> _Requisitos do exercício_
• A. Explique, com base no texto sobre Xenonauts, por que motivo o jogo é comparado a uma lapiseira de mina grossa em relação ao lápis.
• B. Retome o texto sobre Xenonauts a partir do ponto em que termina.

> _Excerto fornecido_
────────────────────────────────────────

Diz a lenda que os primeiros astronautas da NASA achavam impossível tirar notas das suas experiências no espaço porque canetas e esferográficas não funcionam em gravidade zero. Gastaram-se milhões a desenvolver uma caneta, a Space Pen, que escreve sem a força da gravidade, em qualquer superfície e debaixo de água e podemos comprar hoje em dia por pouco mais que 40€. Já os cosmonautas russos usavam lápis porque não tinham tempo para picuinhices. Ora, esta pequena rábula será o mote para o Ia-me Esquecendo de hoje, o jogo táctico Xenonauts. Não quero dizer desta maneira que Xenonauts é um lápis, até porque não há nada de errado com o lápis eu ainda uso todos os dias, mas a relação é possível de traçar da seguinte forma:
Pensemos em UFO: Enemy Unknown e Terror from the Deep, como sendo os lápis, aparentemente básicos mas cheios de potencial. Nas mãos de um bom ilustrador um lápis é um instrumento para criar arte, nas mãos de qualquer pessoa, serve para tirar notas ou fazer rabiscos, noutras mãos, pode até ser usado para matar 3 homens num bar… UFO é simples e eficaz e às vezes letal, tal como um lápis usado e adorado por muitos. Com a evolução tecnológica apareceram os XCOM que responderam às necessidades dos jogadores da mesma maneira que a Space Pen respondeu às dos astronautas. Em XCOM temos uma história para seguir (apesar de com missões aleatórias no meio), um sistema de movimentação simplificado em duas acções em vez dos pontos individuais, e cut-scenes que dão uma ilusão de movimento e emoção a um jogo que em quase tudo é parado. Xenonauts, por outro lado é a evolução natural de UFO, está para ele como a lapiseira de mina grossa está para o lápis, é quase igual ao jogo original, apenas está um pouco mais moderno.

────────────────────────────────────────

> _Material fornecido_
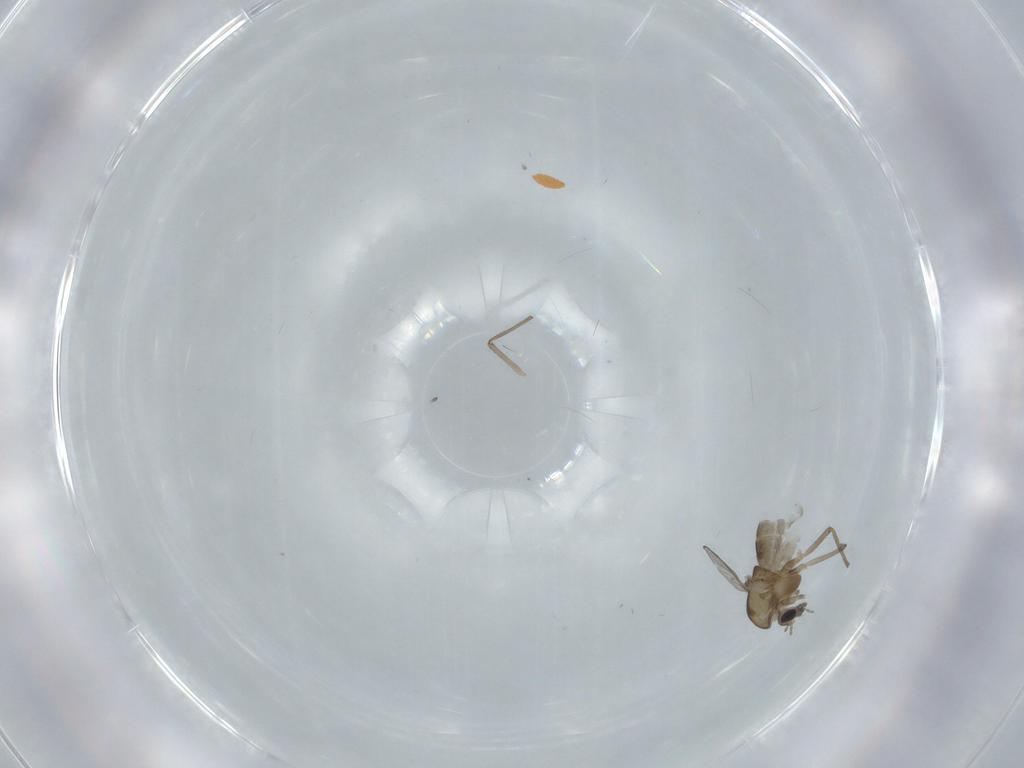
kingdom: Animalia
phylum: Arthropoda
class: Insecta
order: Diptera
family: Chironomidae
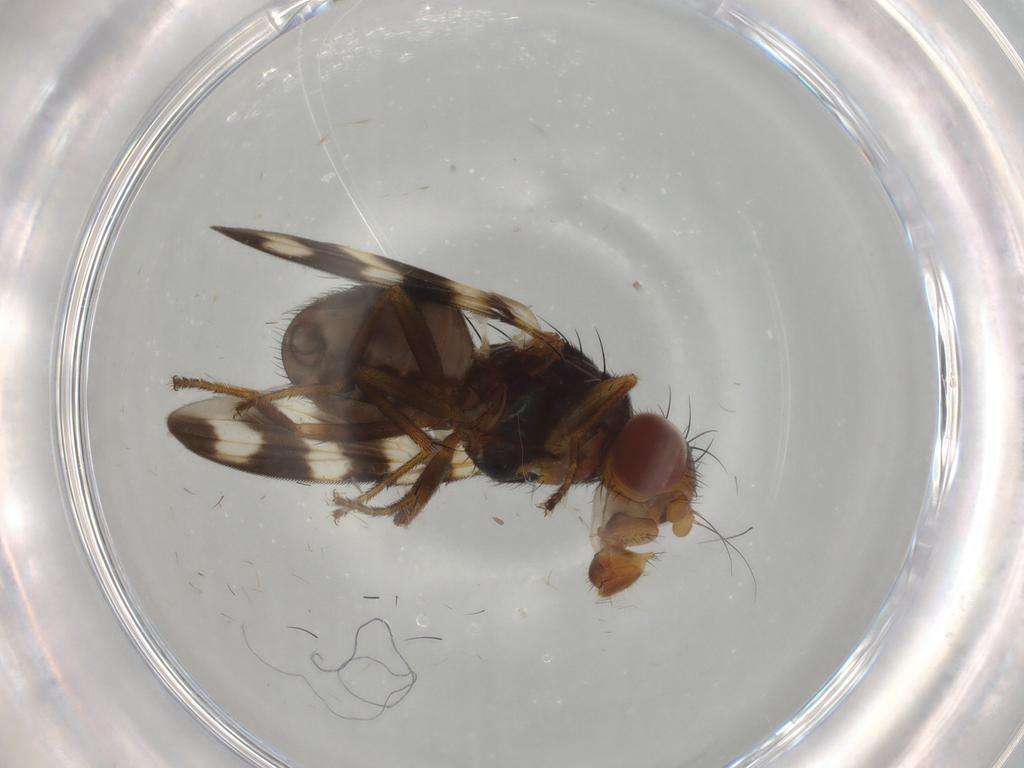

────────────────────────────────────────

> _Respostas por tarefa_
• A. Xenonauts é a evolução natural de UFO, que o texto compara ao lápis. A comparação assenta em ser quase igual ao jogo original e apenas um pouco mais moderno, tal como a lapiseira de mina grossa em relação ao lápis.

• B.
Terminadas as analogias falemos concreta e brevemente de Xenonauts.
Passado ainda na Guerra Fria nos finais de 1979, tomamos o controlo de uma agência multinacional de controlo, erradicação e investigação de vida extraterrestre. Temos que criar bases, equipá-las com infraestruturas e pessoal, dar-lhes os recursos necessários para investigar o que recolhemos de naves e espécimes, construir equipamentos melhores enquanto gerimos as finanças e relações com todos os países do mundo, é necessário um equilíbrio entre o número de bases que temos, as áreas que cobrem e as nossas acções de modo a não perder fundos de nenhum dos nossos apoiantes para que possamos manter as nossas actividades. Ou seja, é um UFO/XCOM.
Xenonauts é mais realista do que UFO, todos os locais, armas (pelo menos as iniciais antes de desenvolvimento de tecnologia mais avançada) carros, aviões são realistas e semelhantes ao que existia em 1979. Este aspecto mais assente na terra dá-lhe uma intensidade maior. É mais relacionável para o jogador ver algo que o faz pensar na sua experiência e conhecimento do que algo mais fundamentado em fantasias de ficção científica futurista. Tal como nos UFO o nível de dificuldade é alto tornando-se muitas vezes impiedoso quando cometemos um erro estratégico e às vezes cruel só porque sim. Mesmo que seja frustrante quando um dos nossos soldados falha um tiro relativamente próximo sem obstáculos no caminho porque calhou naqueles 10% fora dos 90% de probabilidade de acertar, e no turno seguinte morre porque um alien teve a “sorte” de fazer um daqueles disparos mágicos que contornam obstáculos como na graphic novel/filme Wanted, é um jogo que puxa por nós a cada turno.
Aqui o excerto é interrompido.